What is the fourth route?

The fourth route is to initiate an inquiry procedure before the Enterprise Chamber. This procedure is particularly suitable when there are serious doubts about the policy and conduct of affairs within the company, for example in the event of a structural information deficit, a conflict of interest, disrupted decision-making, a stalemate in the general meeting or a conflict between shareholders and management. The core objective is restoration: the company must become manageable again and confidence in its governance must be restored. An important advantage is that, in addition to an investigation, you can also request immediate measures. These are temporary measures that the Enterprise Chamber can use to get the company “back on track” while the investigation is ongoing. These include suspending a director, appointing an (interim) director or supervisory director, temporarily suspending voting rights on shares or suspending certain decisions. If the Enterprise Chamber orders an investigation, it appoints an investigator who is given access to relevant company information and records the facts in a report.

On the basis of that report, a request for definitive measures may be made in a subsequent phase. These measures may be far-reaching, such as the dismissal of directors, the annulment or amendment of decisions, the transfer of shares or, as a last resort, the dissolution of the company.
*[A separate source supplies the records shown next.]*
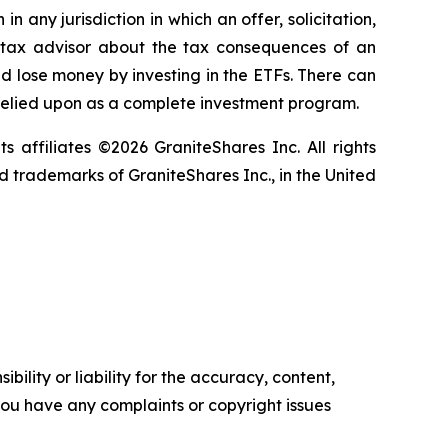
in any jurisdiction in which an offer, solicitation,
ur tax advisor about the tax consequences of an
uld lose money by investing in the ETFs. There can
 relied upon as a complete investment program.
ts affiliates ©2026 GraniteShares Inc. All rights
 trademarks of GraniteShares Inc., in the United
ility or liability for the accuracy, content,
f you have any complaints or copyright issues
Which route is most appropriate?

The most appropriate route depends on the nature of the shareholder dispute, the urgency (can the company still operate?), the position of the board, the agreements in the articles of association and the shareholders’ agreement, and the willingness to negotiate. In practice, time is often the biggest enemy: the longer an impasse lasts, the greater the damage to the company, its staff and its market position. Early legal analysis and a well-considered strategy – whether it focuses on mediation, an exit arrangement, the statutory dispute resolution procedure or the Enterprise Chamber – increase the chances of a solution that is both legally tenable and commercially viable. If, as an entrepreneur, you want to quickly refocus on your business and prevent the conflict from escalating, have the steps that are appropriate for your situation and the instruments within company law that are most effective assessed in good time.